Попытались было наладить сотрудничество с оставшимися в Киеве офицерами и генералами, которые отказывались служить у Скоропадского и Петлюры. Но убежденный монархист генерал от кавалерии граф Фёдор Келлер через генерала Бориса Казановича передал Деникину ответ: «Объединение России – великое дело, но такой лозунг слишком неопределённый, и каждый даже Ваш доброволец чувствует в нём что-то недосказанное, так как каждый человек понимает, что собрать и объединить рассыпавшихся можно только к одному определённому месту или лицу. Вы же об этом лице, которым может быть только прирождённый, законный Государь, умалчиваете. Объявите, что Вы идёте за законного Государя, и за Вами пойдёт без колебаний всё лучшее, что осталось в России, и весь народ, истосковавшийся по твёрдой власти»[40]
.Прославленный генерал, к сожалению, не видел дальше собственной шашки. Через несколько месяцев в Киев во шли петлюровцы – тот самый «истосковавшийся по твёрдой власти народ». Без всяких лозунгов они попросту пристрелили Келлера и двух его адъютантов – полковника Андрея Пантелеева и ротмистра Николая Иванова – на Софийской площади перед памятником «объединителю» Богдану Хмельницкому, в самом сердце «матери городов русских». Тоже весьма символично.
Деникин понимал, что армия попадает в замкнутый политический круг. В письме начальнику военных сообщений в штабе армии Генерального штаба генерал-лейтенанту Николаю Тихменёву (тоже монархисту) летом 1918 года он писал: «Если я выкину республиканский флаг – уйдёт половина добровольцев, если я выкину монархический флаг – уйдет другая половина.

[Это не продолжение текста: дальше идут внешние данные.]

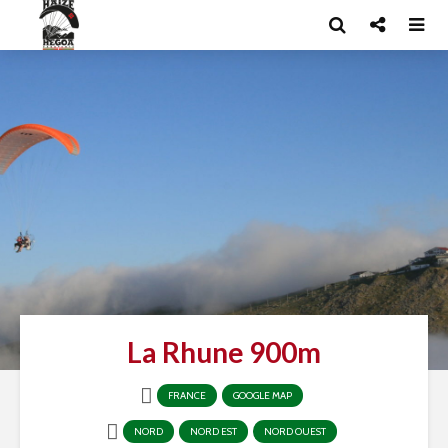
La Rhune 900m
FRANCE
GOOGLE MAP
NORD
NORD EST
NORD OUEST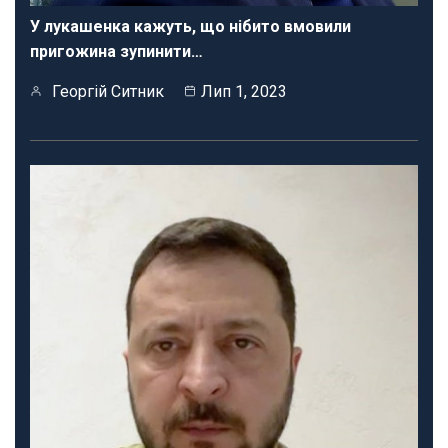
У лукашенка кажуть, що нібито вмовили
пригожина зупинити…
Георгій Ситник
Лип 1, 2023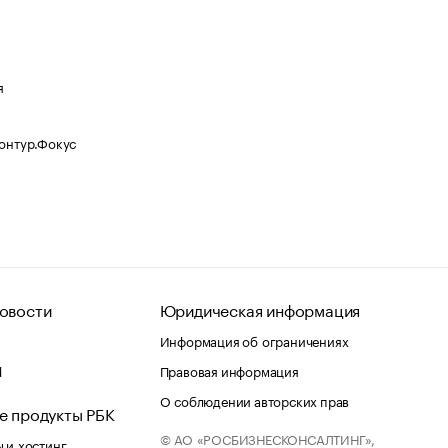
я
Контур.Фокус
овости
Юридическая информация
Информация об ограничениях
d
Правовая информация
О соблюдении авторских прав
е продукты РБК
© АО «РОСБИЗНЕСКОНСАЛТИНГ»,
 и хостинг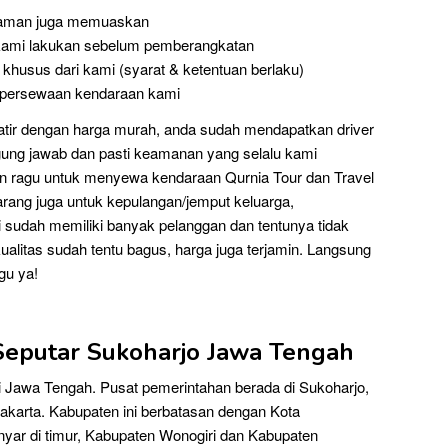
nyaman juga memuaskan
kami lakukan sebelum pemberangkatan
khusus dari kami (syarat & ketentuan berlaku)
a persewaan kendaraan kami
atir dengan harga murah, anda sudah mendapatkan driver
gung jawab dan pasti keamanan yang selalu kami
an ragu untuk menyewa kendaraan Qurnia Tour dan Travel
ang juga untuk kepulangan/jemput keluarga,
sudah memiliki banyak pelanggan dan tentunya tidak
alitas sudah tentu bagus, harga juga terjamin. Langsung
gu ya!
 Seputar Sukoharjo Jawa Tengah
i Jawa Tengah. Pusat pemerintahan berada di Sukoharjo,
rakarta. Kabupaten ini berbatasan dengan Kota
nyar di timur, Kabupaten Wonogiri dan Kabupaten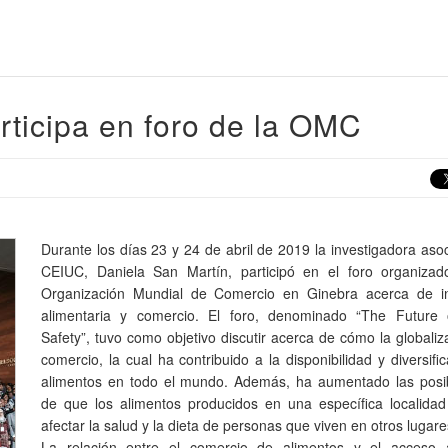
rticipa en foro de la OMC
Durante los días 23 y 24 de abril de 2019 la investigadora aso
CEIUC, Daniela San Martín, participó en el foro organizad
Organización Mundial de Comercio en Ginebra acerca de i
alimentaria y comercio. El foro, denominado “The Future
Safety”, tuvo como objetivo discutir acerca de cómo la globaliz
comercio, la cual ha contribuido a la disponibilidad y diversifi
alimentos en todo el mundo. Además, ha aumentado las posib
de que los alimentos producidos en una específica localida
afectar la salud y la dieta de personas que viven en otros lugare
La relación entre el comercio de alimentos y el acceso 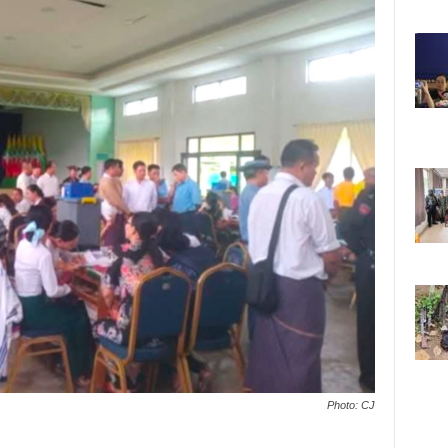
Photo: CJ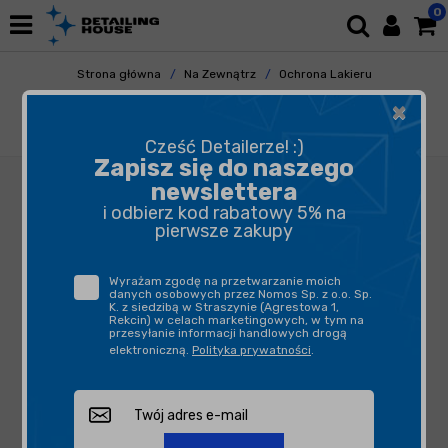
0
Strona główna
Na Zewnątrz
Ochrona Lakieru
Quick Detailery
×
ADBL Ceramic QD 200ml - quick detailer z
dodatkiem krzemu SiO2
Cześć Detailerze! :)
Zapisz się do naszego
newslettera
i odbierz kod rabatowy 5% na
pierwsze zakupy
Wyrażam zgodę na przetwarzanie moich
danych osobowych przez Nomos Sp. z o.o. Sp.
K. z siedzibą w Straszynie (Agrestowa 1,
Rekcin) w celach marketingowych, w tym na
przesyłanie informacji handlowych drogą
elektroniczną.
Polityka prywatności
.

А надо спасать Россию!»[41]
Необходим был компромисс, который хотя бы временно спаял армию, оставив самые острые вопросы формы государственного управления после того, как страну очистят от большевизма. Поэтому было сочтено за благо пока оставить этот вопрос для будущих политиков. Генерал Алексеев так объяснял это в письме генералу Щербачёву: «Добровольческая армия не считает возможным теперь же принять определённые политические лозунги ближайшего государственного устройства, признавая, что вопрос этот недостаточно ещё назрел в умах всего русского народа и что преждевременно объявленный лозунг может лишь затруднить выполнение широких государственных задач». В письме к Шульгину в июне 1918 года он намекал: «Относительно нашего лозунга – Учредительного собрания – необходимо иметь в виду, что выставляли мы его лишь в силу необходимости. В первом объявлении, которое нами будет сделано, о нём уже упоминаться не будет совершенно. Наши симпатии должны быть для вас ясны, но проявить их здесь открыто было бы ошибкой, т. к. населением это было бы встречено враждебно».